Review the instructions for the sample pki login in nx_root\samples\sdk\websvc\java\test1_pki.
Replace the line
out.print("Got BOPSID for " + userId + " of '" + bopSid + "'<p>");
out.print("Got BOPSID for " + userId + " of '" + bopSid + "' Encryption: " + encryption + "<p>");
Now when you navigate to the pkilogin page and login it'll return the encryption key. I tried to add an attachment but it doens't like .jsp files.. Hopefully this helps.
I tried the pkilogin.jsp, but it didn't work for me - the page always returns error screen. I probably don't have the java correctly set up.
But I'll give it another try.
never worked with it that way.
anyway your first mentioned openssl command is different to the one in opensslSample.sh:
openssl pkcs12 -info -in $POLICYNAME.p12 -out file.pem -passin file:password.txt -passout pass:dummy
bold stuff is missing ?
Michael's right, as long as the password.txt file has the real password for your keystore,
openssl pkcs12 -info -in POLICY_File_NAME.p12 -out file.pem -passin file:password.txt -passout pass:dummy this guy should extract the needed info
Hi Michael, Radgu,
thank you for your suggestions. But the file is there only for passing the password and if you don't specify it the openssl tool prompts you to specify it. I simply wanted to have everything under control and the password was correct. It's also visible on the cmd screenshot.
Michael, you mentioned that you don't work with it this way - is there another way? I simply wanted to try impersonation and to do it I need to use loginServiceManaged method which needs encrypted policy string. And obtaining the policy string should be the circus above At least as I understand it...

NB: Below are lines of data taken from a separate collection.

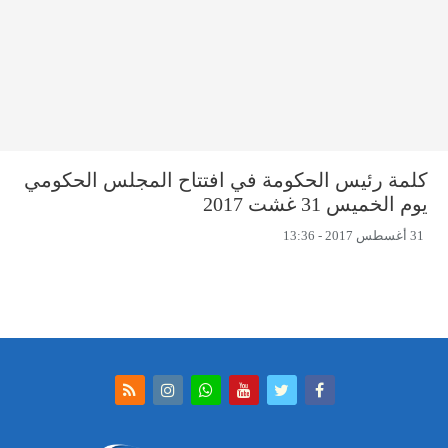
كلمة رئيس الحكومة في افتتاح المجلس الحكومي
يوم الخميس 31 غشت 2017
31 أغسطس 2017 - 13:36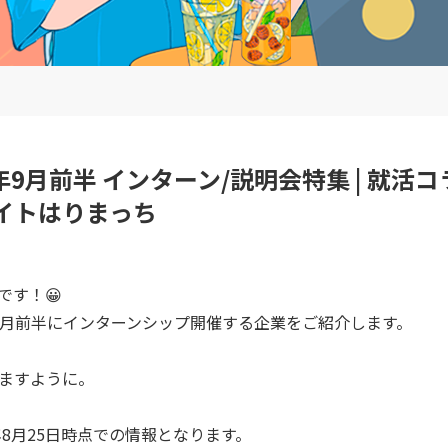
5年9月前半 インターン/説明会特集 | 就活コ
イトはりまっち
です！😀
5年9月前半にインターンシップ開催する企業をご紹介します。
ますように。
年8月25日時点での情報となります。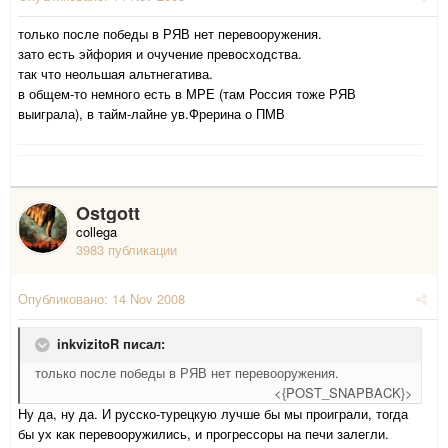
только после победы в РЯВ нет перевооружения.
зато есть эйфория и очучение превосходства.
так что неольшая альтнегатива.
в общем-то немного есть в МРЕ (там Россия тоже РЯВ
выиграла), в тайм-лайне ув.Фрерина о ПМВ
Ostgott
collega
3983 публикации
Опубликовано:
14 Nov 2008
inkvizitoR писал:
только после победы в РЯВ нет перевооружения.
<{POST_SNAPBACK}>
Ну да, ну да. И русско-турецкую лучше бы мы проиграли, тогда
бы ух как перевооружились, и прогрессоры на печи залегли.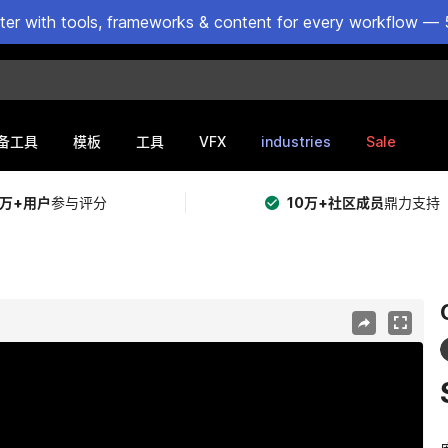
ster with tools, frameworks & content for every workflow — 
VFX
industries
Sale
备工具
模板
工具
5万+用户
参与评分
10万+社区成员
鼎力支持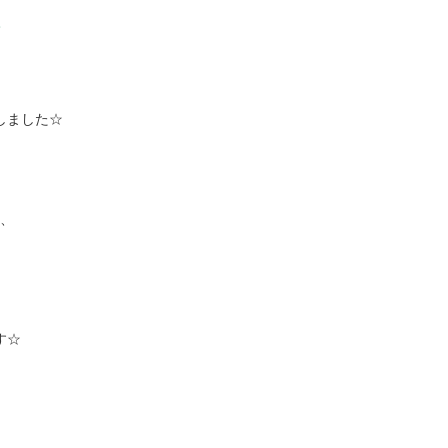
て
しました☆
、
す☆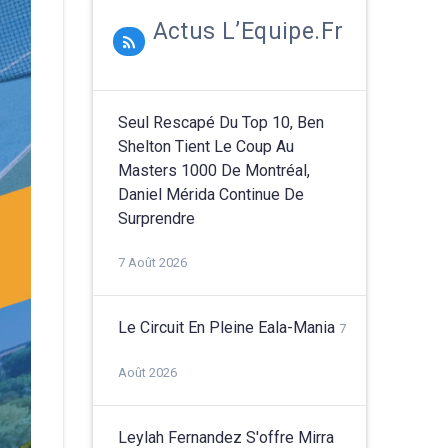
Actus L’Equipe.fr
Seul Rescapé Du Top 10, Ben
Shelton Tient Le Coup Au
Masters 1000 De Montréal,
Daniel Mérida Continue De
Surprendre
7 Août 2026
Le Circuit En Pleine Eala-Mania
7
Août 2026
Leylah Fernandez S'offre Mirra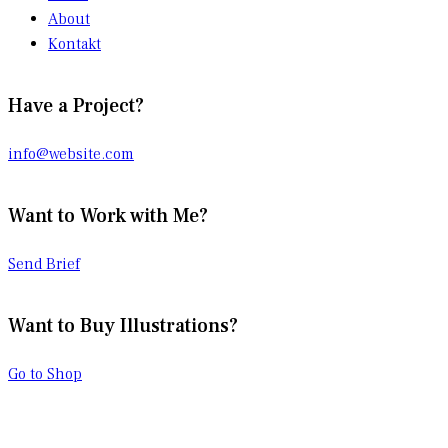
About
Kontakt
Have a Project?
info@website.com
Want to Work with Me?
Send Brief
Want to Buy Illustrations?
Go to Shop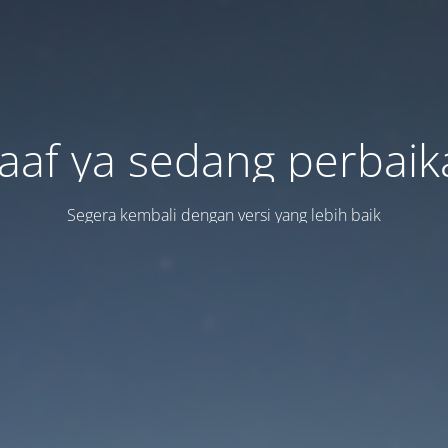
aaf ya sedang perbaik
Segera kembali dengan versi yang lebih baik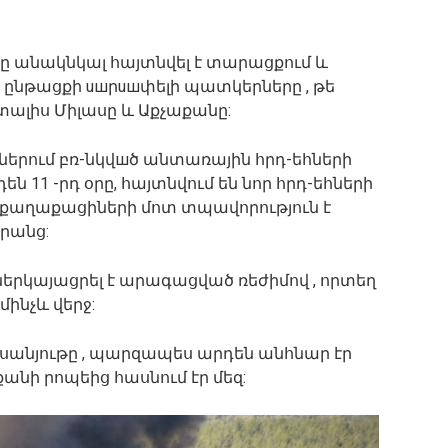
քը անակնկալ հայտնվել է տարացքում և
ջ ընթացքի uшրuшփելի պատկերները , թե
տալիս Միլասը և Աքչաքանը:
ներում բռ-նկվшծ անտառային հրդ-եհների
ն 11 -րդ օրը, հայտնվում են նոր հրդ-եհների
ք քաղաքացիների մոտ տպավորություն է
նրանց:
ներկայացրել է արագացված ռեժիմով , որտեղ
մինչև վերջ:
եսանյութը , պարզապես արդեն անհնար էր
քանի րոպեից հասնում էր մեզ:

I am working with java usually.
I redid your steps exactly as you posted in your first question:pdm_pki -p DEFAULT -f
I concatenated the lines of file.b64 and used this string in SOAP-UI in loginServiceManaged method
and it was working fine.
I compiled the java example . It produced exactly the same encrypted string as with your steps.
No idea , what's going wrong...I'm working with SDM 17.0.

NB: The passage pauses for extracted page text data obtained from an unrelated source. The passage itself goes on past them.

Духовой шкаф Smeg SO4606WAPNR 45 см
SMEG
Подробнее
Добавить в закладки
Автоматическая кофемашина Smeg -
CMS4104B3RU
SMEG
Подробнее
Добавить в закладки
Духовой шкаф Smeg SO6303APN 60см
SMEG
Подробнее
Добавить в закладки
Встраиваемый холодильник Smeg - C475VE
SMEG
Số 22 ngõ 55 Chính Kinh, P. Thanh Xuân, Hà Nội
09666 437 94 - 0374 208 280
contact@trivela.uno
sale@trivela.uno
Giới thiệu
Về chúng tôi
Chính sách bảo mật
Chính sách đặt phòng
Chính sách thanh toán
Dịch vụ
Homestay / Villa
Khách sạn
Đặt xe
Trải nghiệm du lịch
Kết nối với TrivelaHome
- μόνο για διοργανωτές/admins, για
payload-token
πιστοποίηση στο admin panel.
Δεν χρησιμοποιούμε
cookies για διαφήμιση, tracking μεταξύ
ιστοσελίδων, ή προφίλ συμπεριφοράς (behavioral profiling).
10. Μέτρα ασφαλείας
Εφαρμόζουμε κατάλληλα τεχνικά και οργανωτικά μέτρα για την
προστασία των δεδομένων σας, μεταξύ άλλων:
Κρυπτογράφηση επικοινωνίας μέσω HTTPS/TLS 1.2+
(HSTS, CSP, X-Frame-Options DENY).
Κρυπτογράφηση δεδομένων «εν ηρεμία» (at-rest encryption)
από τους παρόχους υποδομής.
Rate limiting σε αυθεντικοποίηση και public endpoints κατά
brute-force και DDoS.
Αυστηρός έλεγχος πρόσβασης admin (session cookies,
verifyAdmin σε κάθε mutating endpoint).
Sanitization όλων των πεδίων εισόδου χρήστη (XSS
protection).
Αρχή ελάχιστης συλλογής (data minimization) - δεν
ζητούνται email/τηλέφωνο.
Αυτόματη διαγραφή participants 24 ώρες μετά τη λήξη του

strange behavior.. I have CA ITASM DoD with SDM 17.1. I'll try SOAP UI instead of powershell script or different SDM implementation tomorrow.
Thanks a lot for your help and time,
finally, I was able to successfully call the loginServiceManaged method and obtain SID.
I used the Java example which generated a different string compared to the openssl procedure. Not sure why, I'll try to investigate on it later.. It's still a piece of black magic for me
Thank you for your help,
Just to be sure I've tried the same procedure with the password stored in the text file (the password for the generated DEFAULT.p12 certificate is "DEFAULT"). The results are exactly the same - I have the same encrypted policy string, but it can't be used for loginServiceManaged login method
Can try creating a new policy instead of default? I tested your code and it worked for me but the one difference is I was not using the default policy.
the same results for custom WS policy I think I try to use different CA SDM installation - this one is CA ITASM DoD.
Thanks a lot for your suggestions! At least I know I'm on the right track
Chi_Chen if you get another case regarding login service managed and the encrypted policy then you can reference this post. There appears to be an easier way to get the encryption key.
Hi, your comment doesn't have any link to any post.